Exercise details: Could you copy out, word for word, the lines of the records that start with the line containing "## Gerador_Projetos_Python_Dados" and go on through the line containing "## Requisitos", leaving any pictures out of your answer?
————
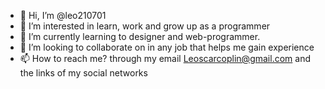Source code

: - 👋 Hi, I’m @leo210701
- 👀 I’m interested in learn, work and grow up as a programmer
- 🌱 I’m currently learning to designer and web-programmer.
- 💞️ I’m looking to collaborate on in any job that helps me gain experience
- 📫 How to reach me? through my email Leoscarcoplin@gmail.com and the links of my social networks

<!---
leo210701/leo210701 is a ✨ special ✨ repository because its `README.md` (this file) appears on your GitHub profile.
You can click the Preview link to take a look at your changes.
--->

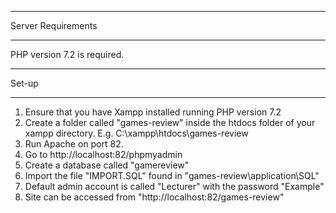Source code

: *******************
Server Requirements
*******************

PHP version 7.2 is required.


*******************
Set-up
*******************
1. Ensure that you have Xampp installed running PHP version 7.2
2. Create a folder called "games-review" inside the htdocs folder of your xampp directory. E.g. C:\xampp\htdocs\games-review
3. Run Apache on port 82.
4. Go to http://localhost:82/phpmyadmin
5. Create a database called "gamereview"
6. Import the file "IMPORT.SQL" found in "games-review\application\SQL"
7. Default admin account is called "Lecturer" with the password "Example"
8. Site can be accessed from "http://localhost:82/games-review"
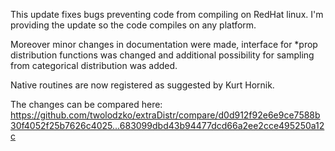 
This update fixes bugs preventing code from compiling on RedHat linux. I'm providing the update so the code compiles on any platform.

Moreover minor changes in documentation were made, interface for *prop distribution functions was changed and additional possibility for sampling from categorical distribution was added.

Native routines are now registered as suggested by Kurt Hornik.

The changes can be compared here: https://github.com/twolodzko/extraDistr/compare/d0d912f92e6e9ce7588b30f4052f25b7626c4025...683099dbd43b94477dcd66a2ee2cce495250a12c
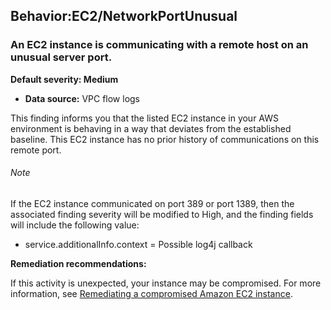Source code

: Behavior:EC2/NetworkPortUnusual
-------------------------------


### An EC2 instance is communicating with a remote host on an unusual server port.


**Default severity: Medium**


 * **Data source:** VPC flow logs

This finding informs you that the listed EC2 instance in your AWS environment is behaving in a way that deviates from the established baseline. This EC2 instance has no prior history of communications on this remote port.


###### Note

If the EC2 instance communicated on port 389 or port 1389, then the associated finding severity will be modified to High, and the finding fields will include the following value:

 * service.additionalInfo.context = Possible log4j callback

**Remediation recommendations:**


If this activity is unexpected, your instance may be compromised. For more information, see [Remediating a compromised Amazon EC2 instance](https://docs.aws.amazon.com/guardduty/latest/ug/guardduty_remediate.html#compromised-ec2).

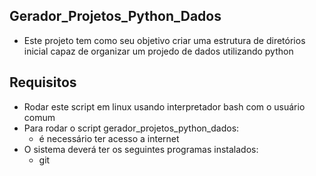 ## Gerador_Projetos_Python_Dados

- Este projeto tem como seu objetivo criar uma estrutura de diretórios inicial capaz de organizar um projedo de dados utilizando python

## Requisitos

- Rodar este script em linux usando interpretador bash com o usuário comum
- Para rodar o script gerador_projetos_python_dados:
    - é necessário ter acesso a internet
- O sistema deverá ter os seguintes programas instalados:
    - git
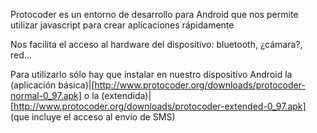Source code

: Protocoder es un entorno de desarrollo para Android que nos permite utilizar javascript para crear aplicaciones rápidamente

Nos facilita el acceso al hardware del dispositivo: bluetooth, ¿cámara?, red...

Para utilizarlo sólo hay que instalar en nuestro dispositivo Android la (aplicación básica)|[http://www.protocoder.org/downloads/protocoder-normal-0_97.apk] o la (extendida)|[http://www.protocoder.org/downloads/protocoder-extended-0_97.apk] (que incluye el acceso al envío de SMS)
————
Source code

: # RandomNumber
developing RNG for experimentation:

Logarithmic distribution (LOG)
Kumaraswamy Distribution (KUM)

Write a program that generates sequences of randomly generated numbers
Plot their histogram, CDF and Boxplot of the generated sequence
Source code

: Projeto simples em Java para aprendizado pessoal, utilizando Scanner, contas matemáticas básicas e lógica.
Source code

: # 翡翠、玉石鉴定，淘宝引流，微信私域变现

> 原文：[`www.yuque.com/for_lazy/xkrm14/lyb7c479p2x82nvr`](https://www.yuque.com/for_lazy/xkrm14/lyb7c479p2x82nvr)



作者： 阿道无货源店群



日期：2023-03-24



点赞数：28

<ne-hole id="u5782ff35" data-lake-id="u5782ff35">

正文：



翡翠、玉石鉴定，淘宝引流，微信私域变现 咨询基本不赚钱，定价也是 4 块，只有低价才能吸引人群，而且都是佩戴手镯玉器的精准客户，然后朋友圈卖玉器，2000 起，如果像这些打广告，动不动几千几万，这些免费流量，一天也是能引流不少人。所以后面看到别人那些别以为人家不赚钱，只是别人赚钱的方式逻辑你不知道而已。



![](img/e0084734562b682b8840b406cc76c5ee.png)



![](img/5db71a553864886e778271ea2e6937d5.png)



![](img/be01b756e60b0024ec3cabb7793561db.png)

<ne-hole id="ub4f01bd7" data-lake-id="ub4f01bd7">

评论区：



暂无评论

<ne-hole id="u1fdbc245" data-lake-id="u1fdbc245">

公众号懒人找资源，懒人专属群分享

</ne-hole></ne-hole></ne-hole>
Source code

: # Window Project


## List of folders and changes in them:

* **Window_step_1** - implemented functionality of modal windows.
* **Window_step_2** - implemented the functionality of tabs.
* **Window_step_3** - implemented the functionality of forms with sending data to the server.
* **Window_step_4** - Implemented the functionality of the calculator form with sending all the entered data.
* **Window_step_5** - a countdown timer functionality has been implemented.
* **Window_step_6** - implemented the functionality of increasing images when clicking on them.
————
Solution to this problem:
 ## Gerador_Projetos_Python_Dados

- Este projeto tem como seu objetivo criar uma estrutura de diretórios inicial capaz de organizar um projedo de dados utilizando python

## Requisitos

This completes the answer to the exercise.